La soga finalmente se soltó y el cuerpo del hombre (todavía sujetando con fiereza la cuerda) describió un movimiento pendular que lo estrelló violentamente contra la ladera. Luego cayó por el precipicio y hacía su muerte.
Sus cuatro compañeros quedaron petrificados mirando la escena largos minutos antes de que alguno se atreviese a hablar.
―¡Dios santo! ¡No puedo creerlo! ¿Y ahora que vamos a hacer? ―casi lloró Gómez.
―Lo que debimos hacer desde un principio ―respondió Negri, no menos conmocionado―, dar la vuelta y volver a casa. Esto es una locura. Tenemos que volver.
―Sí, sí ―gimió Gómez―, volvamos.
―Tranquilícense ―Habló Turnic―. Ahora más que nunca tenemos que mantener la calma. Ya no hay vuelta atrás, hemos avanzado demasiado. La única salvación es seguir avanzando.
―Ya no estoy tan seguro de que estemos a mitad de camino ―acotó Lucas―. Tal vez geográficamente sí, pero si el terreno sigue tan complicado tardaremos más en llegar a otro lado que en volver.
―Eso nos hubiera servido antes ―retomó la palabra el extranjero―. Ahora ya dejamos la mitad del camino atrás, y lo que sabemos de esa mitad es que no hay nada para comer allí. Hacia adelante no sabemos, puede que haya algo.
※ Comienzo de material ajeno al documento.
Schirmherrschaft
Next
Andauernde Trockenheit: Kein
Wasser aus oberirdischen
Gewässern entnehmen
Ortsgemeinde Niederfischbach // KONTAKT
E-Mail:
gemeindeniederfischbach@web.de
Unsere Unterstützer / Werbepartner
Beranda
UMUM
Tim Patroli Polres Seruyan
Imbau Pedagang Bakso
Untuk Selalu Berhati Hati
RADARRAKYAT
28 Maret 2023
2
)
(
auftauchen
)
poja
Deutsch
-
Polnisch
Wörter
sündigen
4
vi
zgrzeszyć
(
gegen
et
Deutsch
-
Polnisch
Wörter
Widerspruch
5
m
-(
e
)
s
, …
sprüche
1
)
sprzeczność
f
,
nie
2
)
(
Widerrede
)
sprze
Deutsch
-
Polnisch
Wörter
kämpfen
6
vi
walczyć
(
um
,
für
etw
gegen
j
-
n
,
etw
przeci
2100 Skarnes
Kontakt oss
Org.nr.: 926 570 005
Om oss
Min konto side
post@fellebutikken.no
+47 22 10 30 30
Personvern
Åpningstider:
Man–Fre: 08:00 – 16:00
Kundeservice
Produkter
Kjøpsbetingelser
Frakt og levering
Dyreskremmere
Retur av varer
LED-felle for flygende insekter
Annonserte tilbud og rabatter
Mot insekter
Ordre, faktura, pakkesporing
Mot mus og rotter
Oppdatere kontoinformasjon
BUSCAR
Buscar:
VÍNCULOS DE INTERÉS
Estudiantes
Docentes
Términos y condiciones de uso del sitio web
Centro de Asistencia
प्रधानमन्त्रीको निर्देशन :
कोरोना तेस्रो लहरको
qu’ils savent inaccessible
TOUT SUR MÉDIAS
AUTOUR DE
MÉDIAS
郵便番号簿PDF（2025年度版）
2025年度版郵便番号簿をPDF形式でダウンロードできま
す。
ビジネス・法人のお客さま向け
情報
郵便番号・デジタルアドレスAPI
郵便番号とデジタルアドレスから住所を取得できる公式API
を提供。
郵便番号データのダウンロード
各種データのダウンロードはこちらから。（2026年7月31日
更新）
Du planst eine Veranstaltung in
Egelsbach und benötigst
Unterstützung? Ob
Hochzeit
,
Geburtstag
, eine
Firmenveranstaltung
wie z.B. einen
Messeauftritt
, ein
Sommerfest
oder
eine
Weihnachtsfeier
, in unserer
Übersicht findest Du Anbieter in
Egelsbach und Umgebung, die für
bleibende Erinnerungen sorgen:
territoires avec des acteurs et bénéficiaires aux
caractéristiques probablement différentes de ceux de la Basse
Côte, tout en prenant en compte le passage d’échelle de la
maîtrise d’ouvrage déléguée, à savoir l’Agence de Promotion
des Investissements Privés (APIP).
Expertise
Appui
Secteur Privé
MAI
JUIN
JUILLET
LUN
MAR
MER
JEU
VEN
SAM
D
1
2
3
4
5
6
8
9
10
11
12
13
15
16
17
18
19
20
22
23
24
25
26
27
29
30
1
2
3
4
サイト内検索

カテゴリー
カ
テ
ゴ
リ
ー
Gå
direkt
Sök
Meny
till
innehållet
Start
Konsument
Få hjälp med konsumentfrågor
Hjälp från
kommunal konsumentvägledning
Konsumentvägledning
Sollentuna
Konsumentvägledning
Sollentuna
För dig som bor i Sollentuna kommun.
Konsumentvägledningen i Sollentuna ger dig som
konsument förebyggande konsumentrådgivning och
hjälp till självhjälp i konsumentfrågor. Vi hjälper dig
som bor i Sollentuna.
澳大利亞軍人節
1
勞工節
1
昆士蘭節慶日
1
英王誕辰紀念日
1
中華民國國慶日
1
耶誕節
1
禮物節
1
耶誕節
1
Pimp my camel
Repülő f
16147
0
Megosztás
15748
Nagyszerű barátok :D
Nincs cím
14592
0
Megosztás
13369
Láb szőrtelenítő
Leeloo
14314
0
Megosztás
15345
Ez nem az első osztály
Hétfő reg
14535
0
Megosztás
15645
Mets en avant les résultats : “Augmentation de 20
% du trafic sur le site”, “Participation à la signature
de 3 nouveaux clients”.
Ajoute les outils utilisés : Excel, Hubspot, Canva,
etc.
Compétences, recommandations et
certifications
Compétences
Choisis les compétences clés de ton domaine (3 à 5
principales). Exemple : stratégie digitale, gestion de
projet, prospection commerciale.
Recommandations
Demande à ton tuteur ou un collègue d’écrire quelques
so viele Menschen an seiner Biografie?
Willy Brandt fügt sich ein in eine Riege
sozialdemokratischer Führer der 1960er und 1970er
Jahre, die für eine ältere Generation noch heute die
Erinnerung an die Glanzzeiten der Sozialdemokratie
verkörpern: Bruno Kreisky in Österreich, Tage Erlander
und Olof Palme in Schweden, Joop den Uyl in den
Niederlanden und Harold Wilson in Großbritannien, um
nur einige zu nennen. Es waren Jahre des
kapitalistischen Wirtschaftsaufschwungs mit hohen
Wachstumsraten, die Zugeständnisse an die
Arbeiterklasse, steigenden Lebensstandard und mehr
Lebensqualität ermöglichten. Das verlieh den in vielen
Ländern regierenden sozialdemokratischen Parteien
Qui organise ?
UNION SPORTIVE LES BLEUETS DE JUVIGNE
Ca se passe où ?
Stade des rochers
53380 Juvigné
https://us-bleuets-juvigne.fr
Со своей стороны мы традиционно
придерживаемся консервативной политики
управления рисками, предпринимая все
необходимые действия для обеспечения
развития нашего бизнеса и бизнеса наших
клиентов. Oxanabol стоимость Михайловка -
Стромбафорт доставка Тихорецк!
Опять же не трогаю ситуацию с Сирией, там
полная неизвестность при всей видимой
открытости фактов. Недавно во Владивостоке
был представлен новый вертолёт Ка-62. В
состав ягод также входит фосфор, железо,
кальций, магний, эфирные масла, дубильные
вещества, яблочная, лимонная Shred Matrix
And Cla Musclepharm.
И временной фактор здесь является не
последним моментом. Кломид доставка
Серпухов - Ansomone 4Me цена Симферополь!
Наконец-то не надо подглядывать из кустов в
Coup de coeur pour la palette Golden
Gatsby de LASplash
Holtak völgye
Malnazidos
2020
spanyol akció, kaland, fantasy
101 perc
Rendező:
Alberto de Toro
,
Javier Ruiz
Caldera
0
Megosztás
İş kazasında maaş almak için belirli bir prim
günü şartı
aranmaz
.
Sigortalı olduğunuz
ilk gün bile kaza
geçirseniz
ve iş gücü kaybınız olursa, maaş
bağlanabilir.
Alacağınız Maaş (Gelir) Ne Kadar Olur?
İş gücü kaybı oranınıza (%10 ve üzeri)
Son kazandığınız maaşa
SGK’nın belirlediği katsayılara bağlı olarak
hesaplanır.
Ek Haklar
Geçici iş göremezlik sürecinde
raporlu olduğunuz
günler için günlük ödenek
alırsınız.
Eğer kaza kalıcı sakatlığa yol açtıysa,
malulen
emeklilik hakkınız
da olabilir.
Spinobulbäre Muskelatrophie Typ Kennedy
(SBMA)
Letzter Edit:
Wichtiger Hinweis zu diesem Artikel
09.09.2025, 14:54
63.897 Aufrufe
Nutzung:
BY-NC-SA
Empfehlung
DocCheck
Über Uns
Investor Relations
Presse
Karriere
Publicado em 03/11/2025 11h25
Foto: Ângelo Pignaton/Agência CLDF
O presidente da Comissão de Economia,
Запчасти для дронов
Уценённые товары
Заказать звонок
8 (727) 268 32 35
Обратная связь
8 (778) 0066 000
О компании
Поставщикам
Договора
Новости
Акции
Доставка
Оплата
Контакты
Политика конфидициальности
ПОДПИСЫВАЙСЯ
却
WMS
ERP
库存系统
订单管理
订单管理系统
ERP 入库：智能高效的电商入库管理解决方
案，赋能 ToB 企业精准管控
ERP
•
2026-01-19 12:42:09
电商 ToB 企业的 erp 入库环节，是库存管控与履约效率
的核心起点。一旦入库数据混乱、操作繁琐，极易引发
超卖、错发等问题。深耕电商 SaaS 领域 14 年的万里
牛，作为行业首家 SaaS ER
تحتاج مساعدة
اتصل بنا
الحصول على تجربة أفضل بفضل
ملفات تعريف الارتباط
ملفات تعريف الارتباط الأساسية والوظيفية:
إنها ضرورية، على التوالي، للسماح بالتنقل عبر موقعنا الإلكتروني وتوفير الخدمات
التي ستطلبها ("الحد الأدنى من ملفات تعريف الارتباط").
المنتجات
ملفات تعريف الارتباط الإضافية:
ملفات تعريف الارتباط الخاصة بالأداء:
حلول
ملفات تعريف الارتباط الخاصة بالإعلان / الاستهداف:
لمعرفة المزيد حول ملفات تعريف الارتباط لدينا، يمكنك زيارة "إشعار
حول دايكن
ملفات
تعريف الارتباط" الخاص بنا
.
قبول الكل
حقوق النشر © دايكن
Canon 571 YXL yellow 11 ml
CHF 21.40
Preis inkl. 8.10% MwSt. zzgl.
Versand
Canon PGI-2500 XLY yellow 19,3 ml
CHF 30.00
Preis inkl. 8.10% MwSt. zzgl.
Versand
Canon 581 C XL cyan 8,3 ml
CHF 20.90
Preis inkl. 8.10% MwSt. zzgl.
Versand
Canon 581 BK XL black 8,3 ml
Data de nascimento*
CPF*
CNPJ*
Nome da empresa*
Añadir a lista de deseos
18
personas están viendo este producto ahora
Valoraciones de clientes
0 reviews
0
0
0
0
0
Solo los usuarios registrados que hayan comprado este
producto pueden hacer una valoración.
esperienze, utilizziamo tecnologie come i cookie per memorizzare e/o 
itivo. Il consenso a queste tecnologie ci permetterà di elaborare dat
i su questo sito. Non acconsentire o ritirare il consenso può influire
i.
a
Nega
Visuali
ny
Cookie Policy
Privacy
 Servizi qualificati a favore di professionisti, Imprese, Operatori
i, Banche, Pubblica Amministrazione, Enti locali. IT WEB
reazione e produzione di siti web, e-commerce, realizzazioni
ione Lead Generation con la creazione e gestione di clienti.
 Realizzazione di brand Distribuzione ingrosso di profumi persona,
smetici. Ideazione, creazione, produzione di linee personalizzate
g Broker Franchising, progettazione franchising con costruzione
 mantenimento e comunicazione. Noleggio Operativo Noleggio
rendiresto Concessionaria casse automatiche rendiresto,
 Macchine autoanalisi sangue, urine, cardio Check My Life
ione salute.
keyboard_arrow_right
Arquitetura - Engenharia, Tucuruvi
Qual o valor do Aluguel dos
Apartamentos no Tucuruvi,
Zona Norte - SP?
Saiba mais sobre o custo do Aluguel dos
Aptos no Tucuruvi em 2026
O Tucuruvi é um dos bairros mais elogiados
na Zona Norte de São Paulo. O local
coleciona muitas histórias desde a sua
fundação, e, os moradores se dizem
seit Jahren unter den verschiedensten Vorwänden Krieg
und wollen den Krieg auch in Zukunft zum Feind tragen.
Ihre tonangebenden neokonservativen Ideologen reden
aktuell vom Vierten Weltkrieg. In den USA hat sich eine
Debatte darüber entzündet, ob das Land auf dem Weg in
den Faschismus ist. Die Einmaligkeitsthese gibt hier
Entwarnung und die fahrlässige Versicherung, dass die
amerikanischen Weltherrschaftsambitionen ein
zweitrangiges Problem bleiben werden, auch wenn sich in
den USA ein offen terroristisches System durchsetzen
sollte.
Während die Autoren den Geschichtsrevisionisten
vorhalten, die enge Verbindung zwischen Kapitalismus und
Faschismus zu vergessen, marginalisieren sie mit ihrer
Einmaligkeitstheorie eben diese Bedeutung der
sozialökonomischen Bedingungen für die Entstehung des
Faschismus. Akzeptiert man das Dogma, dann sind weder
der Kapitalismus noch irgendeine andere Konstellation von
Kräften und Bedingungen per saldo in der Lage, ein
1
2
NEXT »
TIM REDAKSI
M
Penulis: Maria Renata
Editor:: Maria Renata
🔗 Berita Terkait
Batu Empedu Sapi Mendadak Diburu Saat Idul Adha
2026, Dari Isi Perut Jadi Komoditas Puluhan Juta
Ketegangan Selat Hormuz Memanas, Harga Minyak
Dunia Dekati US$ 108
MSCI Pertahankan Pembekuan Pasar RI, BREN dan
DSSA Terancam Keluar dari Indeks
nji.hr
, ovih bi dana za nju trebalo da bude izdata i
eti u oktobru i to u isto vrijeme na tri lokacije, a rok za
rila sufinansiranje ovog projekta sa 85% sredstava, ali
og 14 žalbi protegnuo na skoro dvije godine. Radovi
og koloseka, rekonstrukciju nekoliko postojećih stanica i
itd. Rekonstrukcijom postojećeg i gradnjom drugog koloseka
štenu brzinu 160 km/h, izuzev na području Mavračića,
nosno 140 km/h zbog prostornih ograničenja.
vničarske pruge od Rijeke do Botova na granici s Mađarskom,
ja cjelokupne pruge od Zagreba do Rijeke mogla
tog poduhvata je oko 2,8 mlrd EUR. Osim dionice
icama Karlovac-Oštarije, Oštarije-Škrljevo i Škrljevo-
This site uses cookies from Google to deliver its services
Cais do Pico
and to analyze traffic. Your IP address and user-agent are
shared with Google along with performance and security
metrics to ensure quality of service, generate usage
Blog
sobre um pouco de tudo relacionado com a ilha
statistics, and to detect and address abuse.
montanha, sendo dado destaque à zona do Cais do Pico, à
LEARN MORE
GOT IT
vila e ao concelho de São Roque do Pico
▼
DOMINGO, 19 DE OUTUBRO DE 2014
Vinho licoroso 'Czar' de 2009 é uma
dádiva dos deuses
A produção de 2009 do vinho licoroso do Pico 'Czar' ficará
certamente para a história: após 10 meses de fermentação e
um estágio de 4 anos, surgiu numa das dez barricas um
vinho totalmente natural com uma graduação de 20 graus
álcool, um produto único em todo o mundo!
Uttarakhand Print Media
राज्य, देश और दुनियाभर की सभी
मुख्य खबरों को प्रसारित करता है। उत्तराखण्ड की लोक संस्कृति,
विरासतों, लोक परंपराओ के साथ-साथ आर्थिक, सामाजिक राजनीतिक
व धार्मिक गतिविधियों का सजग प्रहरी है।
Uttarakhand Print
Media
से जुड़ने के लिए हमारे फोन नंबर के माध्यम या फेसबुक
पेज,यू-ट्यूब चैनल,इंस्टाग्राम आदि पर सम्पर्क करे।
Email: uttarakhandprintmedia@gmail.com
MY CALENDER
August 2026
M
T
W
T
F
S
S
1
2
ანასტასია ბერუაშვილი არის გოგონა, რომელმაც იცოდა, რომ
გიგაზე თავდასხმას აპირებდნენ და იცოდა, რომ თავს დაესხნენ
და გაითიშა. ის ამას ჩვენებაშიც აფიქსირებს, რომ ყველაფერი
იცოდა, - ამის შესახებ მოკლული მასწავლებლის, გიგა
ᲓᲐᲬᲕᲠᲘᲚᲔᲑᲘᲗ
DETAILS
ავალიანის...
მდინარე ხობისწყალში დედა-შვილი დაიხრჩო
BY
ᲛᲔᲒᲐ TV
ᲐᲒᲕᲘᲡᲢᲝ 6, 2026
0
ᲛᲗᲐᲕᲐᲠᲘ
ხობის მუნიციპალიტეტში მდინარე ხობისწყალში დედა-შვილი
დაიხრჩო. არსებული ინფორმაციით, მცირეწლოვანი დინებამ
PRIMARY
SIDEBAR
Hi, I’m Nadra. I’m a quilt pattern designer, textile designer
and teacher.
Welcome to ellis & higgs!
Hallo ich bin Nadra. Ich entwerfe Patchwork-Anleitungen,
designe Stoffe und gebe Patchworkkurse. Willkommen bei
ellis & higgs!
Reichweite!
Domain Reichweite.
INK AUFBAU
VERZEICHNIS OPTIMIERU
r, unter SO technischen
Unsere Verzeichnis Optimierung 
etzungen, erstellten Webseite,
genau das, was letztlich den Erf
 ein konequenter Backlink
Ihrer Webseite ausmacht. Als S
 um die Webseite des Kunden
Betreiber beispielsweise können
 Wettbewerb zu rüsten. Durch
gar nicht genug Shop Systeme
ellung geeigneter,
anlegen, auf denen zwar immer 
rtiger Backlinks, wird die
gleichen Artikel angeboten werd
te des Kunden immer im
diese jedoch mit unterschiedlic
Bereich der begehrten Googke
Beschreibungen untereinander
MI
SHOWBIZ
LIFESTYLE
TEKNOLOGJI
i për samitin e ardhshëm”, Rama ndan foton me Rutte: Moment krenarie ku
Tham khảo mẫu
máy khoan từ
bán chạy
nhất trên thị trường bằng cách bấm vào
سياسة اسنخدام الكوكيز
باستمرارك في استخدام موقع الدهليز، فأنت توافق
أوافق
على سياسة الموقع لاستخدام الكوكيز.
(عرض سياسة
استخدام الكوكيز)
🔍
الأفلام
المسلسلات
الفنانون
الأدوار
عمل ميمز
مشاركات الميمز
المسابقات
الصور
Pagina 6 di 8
―¿Qué vamos a hacer con Aravez? ―preguntó ahora Negri.
―Nada que hacer ―respondió Lucas―. Ya está muerto.
―No ―irrumpió Turnic―. Vamos a bajar a buscar el cuerpo.
―¿Estás loco? ―gimió Gómez― Está muerto. Yo no pienso arrastrar el cadáver por estás malditas montañas.
―Yo tampoco ―habló pausadamente Turnic―. Pero tengo hambre y tú también.